Text: Tarja Korri
Translation: Sirkka-Liisa Leinonen
My memories often go back to the Christmas 30 years ago. We were expecting our third child, who was due to be born in about a month. I had just had a prenatal checkup, and everything seemed fine. On St. Stephen’s Day I began to think something might be wrong, and a doctor referred me to hospital. After some examinations it turned out our baby had died. I remained in hospital overnight, and my husband went home to see about our children.
The night was long and lonely. I hardly slept at all. Nurses checked on me regularly, but they did not have much to say. Induction of labor was started in the morning, and while waiting, I heard all kinds of sounds. Newborn babies cried. I also heard the midwife tell a father that the mother had survived surgery but the baby had not. It was easy to empathize with the father, although I had no problem with my own health and I had had time to prepare for the fact that there would be no baby to take home.
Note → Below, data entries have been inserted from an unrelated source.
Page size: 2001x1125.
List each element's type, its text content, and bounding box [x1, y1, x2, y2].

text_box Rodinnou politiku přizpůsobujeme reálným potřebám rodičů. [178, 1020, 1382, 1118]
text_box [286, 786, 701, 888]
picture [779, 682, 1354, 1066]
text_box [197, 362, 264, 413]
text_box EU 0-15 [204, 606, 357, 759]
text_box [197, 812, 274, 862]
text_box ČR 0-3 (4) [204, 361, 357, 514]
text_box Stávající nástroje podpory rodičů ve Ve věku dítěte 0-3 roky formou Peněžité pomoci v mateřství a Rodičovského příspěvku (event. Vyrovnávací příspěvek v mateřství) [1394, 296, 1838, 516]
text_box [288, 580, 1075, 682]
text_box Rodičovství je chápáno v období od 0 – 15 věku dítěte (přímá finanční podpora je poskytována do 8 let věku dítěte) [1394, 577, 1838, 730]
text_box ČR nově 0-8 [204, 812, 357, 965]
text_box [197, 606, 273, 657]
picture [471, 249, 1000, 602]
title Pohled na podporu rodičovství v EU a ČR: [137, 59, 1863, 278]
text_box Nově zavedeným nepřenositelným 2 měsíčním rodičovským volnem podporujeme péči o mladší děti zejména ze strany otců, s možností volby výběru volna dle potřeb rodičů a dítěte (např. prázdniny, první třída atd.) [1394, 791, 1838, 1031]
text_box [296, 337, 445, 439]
Our small, perfect baby daughter was born later that morning. Death had already left some signs on her, but she looked so familiar, so like our older children. We were not allowed to hold the baby, who was taken away for autopsy. As soon as I felt a little recovered, we went home. Dear friends came to visit and console us, and cards of condolences came in the mail.
When we later went get the baby and placed her in a coffin, the staff offered us a small devotion at the hospital. We felt we did not need it. It seemed the staff would have liked to comfort us, but they did not have the words. Even in the midst of sorrow, I felt sure that the baby was safely in heaven. I even felt I should somehow comfort the nurses.
The funeral service was attended by the minister, my husband and I. My husband carried the coffin, and together with the minister they lowered it into the grave where my husband’s mother had been buried nearly 16 years previously.
It is probably not easy for any minister to conduct the funeral of an unbaptized baby. But I guess it is easier for a minister who believes that babies are children of God even before baptism. He can comfort the grieving family with the thought that the baby has already reached the heavenly home. He can also speak about the hope for reunion.
Psalm 139 has these words: ”Your eyes saw my unformed body; all the days ordained for me were written in your book before one of them came to be.” The obituary notice for our baby had a short quote from a Finnish poem that reminds us that Christ the Savior takes care of all children, and that God’s grace enveloped the baby’s life even before the first day dawned on her cot. The baby was a friend of angels. (Niilo Rauhala: Enkelin tuttu.) It was good to rely on that grace.
Because my husband was unemployed at that time, I returned to work only a week after the delivery. We were building a new home, and life was very busy. Only a few months later, I was pregnant with a new baby.
Afterwards I have thought that I did not fully process the death of the baby and did not allow myself to grieve. Quite unnecessarily, I did not let other people approach me and hardly discussed the baby’s death with anybody. I felt that people who had not even seen the baby could not mourn for her.
Now that so many years have passed and I have had time to think, I have begun to feel the loss more poignantly. A few years ago, I wrote a short story of my memories for our other children to read. Last year before Christmas I bought a memorial painting: The picture of a small angel was hung on the wall together with the confirmation and wedding pictures of our other children.
I remember the beautiful words spoken by an older lady after the loss of our baby. She said: ”You had an angel who went into heaven.” That was where you went, our angel. Called into light.